▸ **QUOTED PASSAGE**:
Vietnam News

Two floods in one month, and Hanoi still has no answers

The night before heavy rains caused widespread flooding in Hanoi on Tuesday, my son asked, ‘Any announcement, Dad?’ He hoped school would be canceled. I searched too, for warnings from Hanoi’s authorities, but found nothing.

There was slight rain that night, after Typhoon Bualoi hit central Vietnam, and I assumed it would be just ordinary rain the next morning. It was not.

By Tuesday morning, we stepped out anyway. I scrolled through group chats: « Pham Hung flooded. » « Try My Dinh. » « Xuan Thuy less flooded but jammed. » Fragmented messages, pieces of a puzzle. Only on the road did I see the bigger picture: chaos thickening with the rain. Motorbikes stalled, people turned back, children waded not knowing where the street ended and the lake began. Patients were trapped on their way to hospitals. Hanoi, with nearly 9 million people, was left to fend for itself.

For two days, there was no clear guidance, only rainfall reports and routine official orders. People relied on each other, sending directions, sharing warnings, abandoning cars, wading through floodwater. Finally, the first official voice emerged, but not with solutions. Instead came a plea for sympathy: « This was an unusual natural disaster… The Department of Construction hopes for understanding. »

Stored data:
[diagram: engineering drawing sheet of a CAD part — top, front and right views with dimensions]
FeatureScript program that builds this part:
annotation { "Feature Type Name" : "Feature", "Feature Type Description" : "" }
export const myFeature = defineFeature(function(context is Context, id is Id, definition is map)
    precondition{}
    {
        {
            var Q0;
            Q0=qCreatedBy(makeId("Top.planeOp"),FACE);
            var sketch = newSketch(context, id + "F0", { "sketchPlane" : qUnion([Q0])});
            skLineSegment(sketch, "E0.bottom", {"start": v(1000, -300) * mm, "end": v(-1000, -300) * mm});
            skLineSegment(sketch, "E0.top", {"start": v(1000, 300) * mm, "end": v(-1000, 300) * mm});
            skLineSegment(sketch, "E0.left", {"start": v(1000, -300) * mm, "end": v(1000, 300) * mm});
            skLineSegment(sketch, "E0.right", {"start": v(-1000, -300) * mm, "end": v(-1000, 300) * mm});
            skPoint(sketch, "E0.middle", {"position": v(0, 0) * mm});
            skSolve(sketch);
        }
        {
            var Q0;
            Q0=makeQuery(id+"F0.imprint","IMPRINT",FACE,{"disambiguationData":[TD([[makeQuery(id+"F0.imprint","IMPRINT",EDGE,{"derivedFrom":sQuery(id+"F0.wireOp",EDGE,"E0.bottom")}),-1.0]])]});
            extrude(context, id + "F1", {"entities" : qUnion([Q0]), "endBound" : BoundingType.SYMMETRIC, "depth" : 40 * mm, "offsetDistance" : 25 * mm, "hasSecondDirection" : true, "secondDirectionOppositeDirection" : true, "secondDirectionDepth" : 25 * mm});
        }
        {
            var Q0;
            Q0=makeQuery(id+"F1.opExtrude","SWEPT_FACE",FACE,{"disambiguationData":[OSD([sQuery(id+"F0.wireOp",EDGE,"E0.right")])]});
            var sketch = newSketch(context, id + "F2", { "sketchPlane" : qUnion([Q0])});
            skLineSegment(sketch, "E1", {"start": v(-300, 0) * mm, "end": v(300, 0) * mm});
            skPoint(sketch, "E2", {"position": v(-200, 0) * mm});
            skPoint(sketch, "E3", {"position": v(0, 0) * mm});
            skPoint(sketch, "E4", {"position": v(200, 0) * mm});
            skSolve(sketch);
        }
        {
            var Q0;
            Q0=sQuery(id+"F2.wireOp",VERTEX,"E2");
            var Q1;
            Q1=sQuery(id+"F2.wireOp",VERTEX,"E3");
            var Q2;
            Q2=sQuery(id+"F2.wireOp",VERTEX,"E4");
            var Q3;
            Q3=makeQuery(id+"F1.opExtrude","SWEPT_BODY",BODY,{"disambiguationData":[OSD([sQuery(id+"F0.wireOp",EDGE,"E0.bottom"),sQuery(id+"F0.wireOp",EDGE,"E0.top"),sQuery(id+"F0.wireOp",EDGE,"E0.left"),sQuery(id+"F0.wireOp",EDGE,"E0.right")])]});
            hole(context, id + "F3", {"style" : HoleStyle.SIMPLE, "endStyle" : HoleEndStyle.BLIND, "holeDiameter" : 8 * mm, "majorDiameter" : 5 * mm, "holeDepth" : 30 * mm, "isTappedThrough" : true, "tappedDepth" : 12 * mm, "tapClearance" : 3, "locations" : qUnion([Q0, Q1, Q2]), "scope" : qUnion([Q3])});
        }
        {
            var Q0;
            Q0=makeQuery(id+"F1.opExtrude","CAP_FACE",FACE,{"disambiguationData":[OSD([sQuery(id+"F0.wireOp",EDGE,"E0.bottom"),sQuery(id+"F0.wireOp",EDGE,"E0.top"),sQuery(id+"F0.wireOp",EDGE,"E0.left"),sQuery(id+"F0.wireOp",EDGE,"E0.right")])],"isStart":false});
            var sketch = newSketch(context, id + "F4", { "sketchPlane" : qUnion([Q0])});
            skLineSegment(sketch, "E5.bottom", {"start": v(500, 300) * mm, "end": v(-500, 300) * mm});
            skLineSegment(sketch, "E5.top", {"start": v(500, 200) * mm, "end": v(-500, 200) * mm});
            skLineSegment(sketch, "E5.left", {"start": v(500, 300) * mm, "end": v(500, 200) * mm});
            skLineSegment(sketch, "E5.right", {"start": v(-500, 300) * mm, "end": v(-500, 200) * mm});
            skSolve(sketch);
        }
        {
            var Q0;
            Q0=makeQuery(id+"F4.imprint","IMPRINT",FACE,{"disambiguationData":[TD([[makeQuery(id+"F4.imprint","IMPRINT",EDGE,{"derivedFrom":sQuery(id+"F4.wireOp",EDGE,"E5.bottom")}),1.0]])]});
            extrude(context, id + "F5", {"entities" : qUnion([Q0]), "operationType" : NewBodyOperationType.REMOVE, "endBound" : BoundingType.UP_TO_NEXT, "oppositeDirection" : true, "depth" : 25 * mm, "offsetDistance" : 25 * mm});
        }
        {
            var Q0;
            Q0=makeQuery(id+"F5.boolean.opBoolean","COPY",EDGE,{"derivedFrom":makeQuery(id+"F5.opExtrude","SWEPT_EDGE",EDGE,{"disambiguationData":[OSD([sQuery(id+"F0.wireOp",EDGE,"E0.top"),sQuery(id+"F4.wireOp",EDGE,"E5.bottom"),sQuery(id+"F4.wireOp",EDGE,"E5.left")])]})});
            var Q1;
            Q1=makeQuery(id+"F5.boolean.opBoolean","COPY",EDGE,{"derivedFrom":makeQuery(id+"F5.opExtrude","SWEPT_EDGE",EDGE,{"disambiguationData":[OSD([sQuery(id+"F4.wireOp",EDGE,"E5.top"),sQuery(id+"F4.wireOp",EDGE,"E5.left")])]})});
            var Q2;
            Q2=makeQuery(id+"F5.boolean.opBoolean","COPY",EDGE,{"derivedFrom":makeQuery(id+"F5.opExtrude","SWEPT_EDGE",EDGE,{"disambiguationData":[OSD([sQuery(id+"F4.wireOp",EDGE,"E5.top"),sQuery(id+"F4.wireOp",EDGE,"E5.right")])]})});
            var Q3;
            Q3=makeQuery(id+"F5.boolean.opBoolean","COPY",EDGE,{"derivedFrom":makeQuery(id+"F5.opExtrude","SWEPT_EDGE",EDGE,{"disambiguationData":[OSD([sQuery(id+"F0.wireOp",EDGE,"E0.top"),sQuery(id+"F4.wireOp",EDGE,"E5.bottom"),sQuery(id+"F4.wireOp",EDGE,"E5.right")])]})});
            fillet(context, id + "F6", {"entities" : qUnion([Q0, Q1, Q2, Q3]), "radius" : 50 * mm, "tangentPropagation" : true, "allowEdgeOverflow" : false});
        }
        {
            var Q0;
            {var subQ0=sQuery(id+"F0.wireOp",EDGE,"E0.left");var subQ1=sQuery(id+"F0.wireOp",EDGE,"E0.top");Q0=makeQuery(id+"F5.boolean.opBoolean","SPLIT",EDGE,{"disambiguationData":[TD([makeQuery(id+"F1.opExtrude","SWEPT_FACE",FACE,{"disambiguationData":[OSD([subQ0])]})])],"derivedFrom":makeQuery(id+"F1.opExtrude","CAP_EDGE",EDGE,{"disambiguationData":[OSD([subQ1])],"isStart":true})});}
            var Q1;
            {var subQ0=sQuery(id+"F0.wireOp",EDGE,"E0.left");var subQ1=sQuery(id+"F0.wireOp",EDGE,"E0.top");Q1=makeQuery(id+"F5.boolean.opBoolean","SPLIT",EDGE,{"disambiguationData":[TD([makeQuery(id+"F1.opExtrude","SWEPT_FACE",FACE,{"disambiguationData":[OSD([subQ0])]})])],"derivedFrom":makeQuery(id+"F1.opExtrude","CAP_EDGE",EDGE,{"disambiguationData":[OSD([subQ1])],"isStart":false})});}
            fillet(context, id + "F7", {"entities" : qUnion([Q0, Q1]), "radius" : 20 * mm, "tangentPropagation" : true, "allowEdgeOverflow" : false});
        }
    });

▸ **APPLY WHAT YOU READ**:
a) From the article on Hanoi's floods, reproduce the part that opens with the words containing "By Tuesday morning, we" and closes with "fend for itself.", replacing "Motorbikes" with "Scooters".
b) According to the article on Hanoi's floods, which typhoon hit central Vietnam before the flooding?

▸ **ANSWERS FOR THIS EXERCISE**:
a)
By Tuesday morning, we stepped out anyway. I scrolled through group chats: « Pham Hung flooded. » « Try My Dinh. » « Xuan Thuy less flooded but jammed. » Fragmented messages, pieces of a puzzle. Only on the road did I see the bigger picture: chaos thickening with the rain. Scooters stalled, people turned back, children waded not knowing where the street ended and the lake began. Patients were trapped on their way to hospitals. Hanoi, with nearly 9 million people, was left to fend for itself.

b) Typhoon Bualoi.